5 elements • 4x Speed

No Data

Did you know?

The name is a reference to the comedic trio The Three Stooges, whose chaotic and inefficient approach to tasks is mirrored by the algorithm.
Stooge Sort is often discussed alongside other "perversely bad" algorithms like Bogo Sort and Slowsort, which are used to illustrate worst-case algorithmic design.
Despite its inefficiency, it's still considered more efficient than Slowsort.

How it Works

If the value at the start of the sub-array is larger than the value at the end, swap them.
If the current sub-array has three or more elements, proceed.
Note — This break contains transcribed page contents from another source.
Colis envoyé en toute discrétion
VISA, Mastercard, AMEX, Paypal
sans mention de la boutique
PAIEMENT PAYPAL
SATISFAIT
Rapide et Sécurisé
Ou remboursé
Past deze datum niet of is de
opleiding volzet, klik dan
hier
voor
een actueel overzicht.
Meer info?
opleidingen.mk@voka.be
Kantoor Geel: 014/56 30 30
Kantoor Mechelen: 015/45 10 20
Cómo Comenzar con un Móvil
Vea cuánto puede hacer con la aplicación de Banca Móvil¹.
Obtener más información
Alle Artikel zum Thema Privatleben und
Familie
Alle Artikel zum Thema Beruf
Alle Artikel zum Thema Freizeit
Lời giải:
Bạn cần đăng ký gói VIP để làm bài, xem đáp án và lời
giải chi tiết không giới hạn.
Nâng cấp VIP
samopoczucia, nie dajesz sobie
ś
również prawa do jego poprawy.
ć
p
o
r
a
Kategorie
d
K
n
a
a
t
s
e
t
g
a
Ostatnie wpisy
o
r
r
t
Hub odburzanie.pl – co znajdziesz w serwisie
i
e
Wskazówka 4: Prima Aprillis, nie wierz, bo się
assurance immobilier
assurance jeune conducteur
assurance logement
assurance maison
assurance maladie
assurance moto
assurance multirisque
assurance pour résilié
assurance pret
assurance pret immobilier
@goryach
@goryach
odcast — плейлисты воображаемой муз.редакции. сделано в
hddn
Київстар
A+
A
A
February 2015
Otherwise, the sub-array is sorted.
Recursively call Stooge Sort on the initial two-thirds of the sub-array.
Recursively call Stooge Sort on the final two-thirds of the sub-array.
Recursively call Stooge Sort on the initial two-thirds of the sub-array again to fix the placement of elements that may have moved from the final third into the initial third.

Complexity Analysis

Best Case

O(n^{2.709})

Average

O(n^{2.709})

Worst Case

O(n^{2.709})

Space

O(log n)

Advantages

Simplicity of concept: The core idea is relatively simple to describe.
Educational Value: It is an excellent example for demonstrating recurrence relations and analyzing algorithmic inefficiency. It provides a stark contrast to efficient algorithms like Merge Sort.

Disadvantages

Extremely Inefficient: With a time complexity of approximately $O(n^{2.709})$ , it is one of the least efficient sorting algorithms, performing worse than even Bubble Sort.
High Overhead: The deep recursion and massive number of redundant operations make it completely impractical for any real-world use.
Not In-Place: The recursive calls consume stack space, leading to an $O(\log n)$ space complexity, which can cause a stack overflow for large arrays.

Implementation

JavaScript stooge-sort.js

function stoogeSort(arr, l = 0, h = arr.length - 1) {
  if (l >= h) {
    return;
  }

  // If the first element is greater than the last, swap them
  if (arr[l] > arr[h]) {
    [arr[l], arr[h]] = [arr[h], arr[l]];
  }

  // If there are more than 2 elements in the array
  const size = h - l + 1;
  if (size > 2) {
    const t = Math.floor(size / 3);
    
    // Recursively sort the first 2/3
    stoogeSort(arr, l, h - t);
    
    // Recursively sort the last 2/3
    stoogeSort(arr, l + t, h);
    
    // Recursively sort the first 2/3 again
    stoogeSort(arr, l, h - t);
  }
  return arr;
}